╔══
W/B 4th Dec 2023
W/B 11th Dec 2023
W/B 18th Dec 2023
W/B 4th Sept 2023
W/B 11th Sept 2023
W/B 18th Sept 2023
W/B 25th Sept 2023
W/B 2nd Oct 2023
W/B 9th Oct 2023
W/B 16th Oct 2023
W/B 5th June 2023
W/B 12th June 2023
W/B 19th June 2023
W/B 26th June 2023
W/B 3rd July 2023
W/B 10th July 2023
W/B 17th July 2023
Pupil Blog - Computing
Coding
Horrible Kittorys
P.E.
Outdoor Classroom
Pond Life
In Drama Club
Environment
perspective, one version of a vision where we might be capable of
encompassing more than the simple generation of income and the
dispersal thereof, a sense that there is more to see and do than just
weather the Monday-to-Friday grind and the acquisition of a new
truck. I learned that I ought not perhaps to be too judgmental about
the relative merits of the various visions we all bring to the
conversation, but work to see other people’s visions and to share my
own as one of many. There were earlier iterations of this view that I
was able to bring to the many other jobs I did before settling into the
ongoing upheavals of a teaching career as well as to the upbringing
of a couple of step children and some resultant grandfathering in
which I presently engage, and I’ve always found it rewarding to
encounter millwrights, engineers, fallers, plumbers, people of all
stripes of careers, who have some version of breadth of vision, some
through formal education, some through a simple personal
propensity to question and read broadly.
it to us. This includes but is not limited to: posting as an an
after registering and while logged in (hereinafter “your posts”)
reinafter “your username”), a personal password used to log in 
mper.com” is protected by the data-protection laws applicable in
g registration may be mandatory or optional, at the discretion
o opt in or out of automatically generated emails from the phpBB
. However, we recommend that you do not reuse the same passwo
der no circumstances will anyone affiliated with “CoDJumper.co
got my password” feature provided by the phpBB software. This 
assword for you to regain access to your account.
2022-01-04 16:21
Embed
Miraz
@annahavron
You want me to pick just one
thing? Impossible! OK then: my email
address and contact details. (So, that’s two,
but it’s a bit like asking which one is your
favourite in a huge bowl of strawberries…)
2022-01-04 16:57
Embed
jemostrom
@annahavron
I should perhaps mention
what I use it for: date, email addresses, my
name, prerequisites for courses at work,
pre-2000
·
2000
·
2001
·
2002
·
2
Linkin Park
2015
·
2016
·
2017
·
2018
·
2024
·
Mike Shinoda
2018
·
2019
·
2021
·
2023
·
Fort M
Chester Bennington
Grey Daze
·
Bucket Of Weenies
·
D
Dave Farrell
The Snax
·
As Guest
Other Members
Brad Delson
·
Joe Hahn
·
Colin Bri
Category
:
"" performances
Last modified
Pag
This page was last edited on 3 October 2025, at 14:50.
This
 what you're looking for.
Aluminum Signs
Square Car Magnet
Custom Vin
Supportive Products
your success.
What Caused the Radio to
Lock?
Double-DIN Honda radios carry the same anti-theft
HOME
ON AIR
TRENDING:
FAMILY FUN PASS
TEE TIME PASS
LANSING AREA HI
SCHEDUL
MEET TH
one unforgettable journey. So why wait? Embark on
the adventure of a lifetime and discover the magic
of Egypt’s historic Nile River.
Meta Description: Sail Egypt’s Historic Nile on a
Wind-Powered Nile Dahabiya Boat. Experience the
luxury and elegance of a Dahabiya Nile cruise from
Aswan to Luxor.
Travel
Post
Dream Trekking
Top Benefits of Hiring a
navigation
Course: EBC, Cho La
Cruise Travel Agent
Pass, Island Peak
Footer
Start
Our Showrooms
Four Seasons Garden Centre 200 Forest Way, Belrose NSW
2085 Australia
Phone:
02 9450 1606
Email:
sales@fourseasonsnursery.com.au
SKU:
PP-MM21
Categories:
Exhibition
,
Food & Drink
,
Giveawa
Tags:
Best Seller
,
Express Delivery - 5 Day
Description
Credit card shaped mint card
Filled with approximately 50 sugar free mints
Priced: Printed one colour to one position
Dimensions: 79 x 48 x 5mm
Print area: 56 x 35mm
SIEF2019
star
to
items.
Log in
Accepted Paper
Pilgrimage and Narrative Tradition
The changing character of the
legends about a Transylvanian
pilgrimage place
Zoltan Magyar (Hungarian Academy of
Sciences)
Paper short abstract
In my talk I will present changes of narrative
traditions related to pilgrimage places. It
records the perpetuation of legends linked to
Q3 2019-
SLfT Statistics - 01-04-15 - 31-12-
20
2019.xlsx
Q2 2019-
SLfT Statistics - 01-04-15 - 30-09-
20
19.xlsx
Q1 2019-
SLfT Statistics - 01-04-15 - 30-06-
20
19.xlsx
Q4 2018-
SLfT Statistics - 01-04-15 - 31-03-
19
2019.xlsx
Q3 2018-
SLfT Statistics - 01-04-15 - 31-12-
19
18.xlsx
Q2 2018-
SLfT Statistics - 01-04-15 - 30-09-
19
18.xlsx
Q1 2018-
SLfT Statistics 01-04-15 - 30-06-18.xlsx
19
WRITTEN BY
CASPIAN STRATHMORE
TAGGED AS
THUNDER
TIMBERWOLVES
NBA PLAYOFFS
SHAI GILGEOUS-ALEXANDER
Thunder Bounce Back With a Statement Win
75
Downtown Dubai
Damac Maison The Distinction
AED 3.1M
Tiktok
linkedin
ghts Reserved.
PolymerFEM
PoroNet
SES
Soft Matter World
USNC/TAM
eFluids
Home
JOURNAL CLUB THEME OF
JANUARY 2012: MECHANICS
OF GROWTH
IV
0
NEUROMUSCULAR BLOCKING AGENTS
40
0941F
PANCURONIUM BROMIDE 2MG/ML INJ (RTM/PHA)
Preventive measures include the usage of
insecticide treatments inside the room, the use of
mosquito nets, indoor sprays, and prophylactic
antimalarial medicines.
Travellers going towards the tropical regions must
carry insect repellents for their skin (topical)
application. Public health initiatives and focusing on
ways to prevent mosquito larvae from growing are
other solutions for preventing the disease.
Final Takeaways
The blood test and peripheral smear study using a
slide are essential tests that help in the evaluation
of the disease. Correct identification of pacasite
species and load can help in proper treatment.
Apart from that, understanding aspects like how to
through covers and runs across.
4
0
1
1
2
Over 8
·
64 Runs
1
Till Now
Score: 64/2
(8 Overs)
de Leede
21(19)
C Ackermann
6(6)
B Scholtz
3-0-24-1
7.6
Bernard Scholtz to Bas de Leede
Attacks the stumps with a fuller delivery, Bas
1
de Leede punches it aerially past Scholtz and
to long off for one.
╚══
EXERCISE DESCRIPTION: Transcribe every record above word for word.

REPLY TO THE EXERCISE:
W/B 4th Dec 2023
W/B 11th Dec 2023
W/B 18th Dec 2023
W/B 4th Sept 2023
W/B 11th Sept 2023
W/B 18th Sept 2023
W/B 25th Sept 2023
W/B 2nd Oct 2023
W/B 9th Oct 2023
W/B 16th Oct 2023
W/B 5th June 2023
W/B 12th June 2023
W/B 19th June 2023
W/B 26th June 2023
W/B 3rd July 2023
W/B 10th July 2023
W/B 17th July 2023
Pupil Blog - Computing
Coding
Horrible Kittorys
P.E.
Outdoor Classroom
Pond Life
In Drama Club
Environment
perspective, one version of a vision where we might be capable of
encompassing more than the simple generation of income and the
dispersal thereof, a sense that there is more to see and do than just
weather the Monday-to-Friday grind and the acquisition of a new
truck. I learned that I ought not perhaps to be too judgmental about
the relative merits of the various visions we all bring to the
conversation, but work to see other people’s visions and to share my
own as one of many. There were earlier iterations of this view that I
was able to bring to the many other jobs I did before settling into the
ongoing upheavals of a teaching career as well as to the upbringing
of a couple of step children and some resultant grandfathering in
which I presently engage, and I’ve always found it rewarding to
encounter millwrights, engineers, fallers, plumbers, people of all
stripes of careers, who have some version of breadth of vision, some
through formal education, some through a simple personal
propensity to question and read broadly.
it to us. This includes but is not limited to: posting as an an
after registering and while logged in (hereinafter “your posts”)
reinafter “your username”), a personal password used to log in 
mper.com” is protected by the data-protection laws applicable in
g registration may be mandatory or optional, at the discretion
o opt in or out of automatically generated emails from the phpBB
. However, we recommend that you do not reuse the same passwo
der no circumstances will anyone affiliated with “CoDJumper.co
got my password” feature provided by the phpBB software. This 
assword for you to regain access to your account.
2022-01-04 16:21
Embed
Miraz
@annahavron
You want me to pick just one
thing? Impossible! OK then: my email
address and contact details. (So, that’s two,
but it’s a bit like asking which one is your
favourite in a huge bowl of strawberries…)
2022-01-04 16:57
Embed
jemostrom
@annahavron
I should perhaps mention
what I use it for: date, email addresses, my
name, prerequisites for courses at work,
pre-2000
·
2000
·
2001
·
2002
·
2
Linkin Park
2015
·
2016
·
2017
·
2018
·
2024
·
Mike Shinoda
2018
·
2019
·
2021
·
2023
·
Fort M
Chester Bennington
Grey Daze
·
Bucket Of Weenies
·
D
Dave Farrell
The Snax
·
As Guest
Other Members
Brad Delson
·
Joe Hahn
·
Colin Bri
Category
:
"" performances
Last modified
Pag
This page was last edited on 3 October 2025, at 14:50.
This
 what you're looking for.
Aluminum Signs
Square Car Magnet
Custom Vin
Supportive Products
your success.
What Caused the Radio to
Lock?
Double-DIN Honda radios carry the same anti-theft
HOME
ON AIR
TRENDING:
FAMILY FUN PASS
TEE TIME PASS
LANSING AREA HI
SCHEDUL
MEET TH
one unforgettable journey. So why wait? Embark on
the adventure of a lifetime and discover the magic
of Egypt’s historic Nile River.
Meta Description: Sail Egypt’s Historic Nile on a
Wind-Powered Nile Dahabiya Boat. Experience the
luxury and elegance of a Dahabiya Nile cruise from
Aswan to Luxor.
Travel
Post
Dream Trekking
Top Benefits of Hiring a
navigation
Course: EBC, Cho La
Cruise Travel Agent
Pass, Island Peak
Footer
Start
Our Showrooms
Four Seasons Garden Centre 200 Forest Way, Belrose NSW
2085 Australia
Phone:
02 9450 1606
Email:
sales@fourseasonsnursery.com.au
SKU:
PP-MM21
Categories:
Exhibition
,
Food & Drink
,
Giveawa
Tags:
Best Seller
,
Express Delivery - 5 Day
Description
Credit card shaped mint card
Filled with approximately 50 sugar free mints
Priced: Printed one colour to one position
Dimensions: 79 x 48 x 5mm
Print area: 56 x 35mm
SIEF2019
star
to
items.
Log in
Accepted Paper
Pilgrimage and Narrative Tradition
The changing character of the
legends about a Transylvanian
pilgrimage place
Zoltan Magyar (Hungarian Academy of
Sciences)
Paper short abstract
In my talk I will present changes of narrative
traditions related to pilgrimage places. It
records the perpetuation of legends linked to
Q3 2019-
SLfT Statistics - 01-04-15 - 31-12-
20
2019.xlsx
Q2 2019-
SLfT Statistics - 01-04-15 - 30-09-
20
19.xlsx
Q1 2019-
SLfT Statistics - 01-04-15 - 30-06-
20
19.xlsx
Q4 2018-
SLfT Statistics - 01-04-15 - 31-03-
19
2019.xlsx
Q3 2018-
SLfT Statistics - 01-04-15 - 31-12-
19
18.xlsx
Q2 2018-
SLfT Statistics - 01-04-15 - 30-09-
19
18.xlsx
Q1 2018-
SLfT Statistics 01-04-15 - 30-06-18.xlsx
19
WRITTEN BY
CASPIAN STRATHMORE
TAGGED AS
THUNDER
TIMBERWOLVES
NBA PLAYOFFS
SHAI GILGEOUS-ALEXANDER
Thunder Bounce Back With a Statement Win
75
Downtown Dubai
Damac Maison The Distinction
AED 3.1M
Tiktok
linkedin
ghts Reserved.
PolymerFEM
PoroNet
SES
Soft Matter World
USNC/TAM
eFluids
Home
JOURNAL CLUB THEME OF
JANUARY 2012: MECHANICS
OF GROWTH
IV
0
NEUROMUSCULAR BLOCKING AGENTS
40
0941F
PANCURONIUM BROMIDE 2MG/ML INJ (RTM/PHA)
Preventive measures include the usage of
insecticide treatments inside the room, the use of
mosquito nets, indoor sprays, and prophylactic
antimalarial medicines.
Travellers going towards the tropical regions must
carry insect repellents for their skin (topical)
application. Public health initiatives and focusing on
ways to prevent mosquito larvae from growing are
other solutions for preventing the disease.
Final Takeaways
The blood test and peripheral smear study using a
slide are essential tests that help in the evaluation
of the disease. Correct identification of pacasite
species and load can help in proper treatment.
Apart from that, understanding aspects like how to
through covers and runs across.
4
0
1
1
2
Over 8
·
64 Runs
1
Till Now
Score: 64/2
(8 Overs)
de Leede
21(19)
C Ackermann
6(6)
B Scholtz
3-0-24-1
7.6
Bernard Scholtz to Bas de Leede
Attacks the stumps with a fuller delivery, Bas
1
de Leede punches it aerially past Scholtz and
to long off for one.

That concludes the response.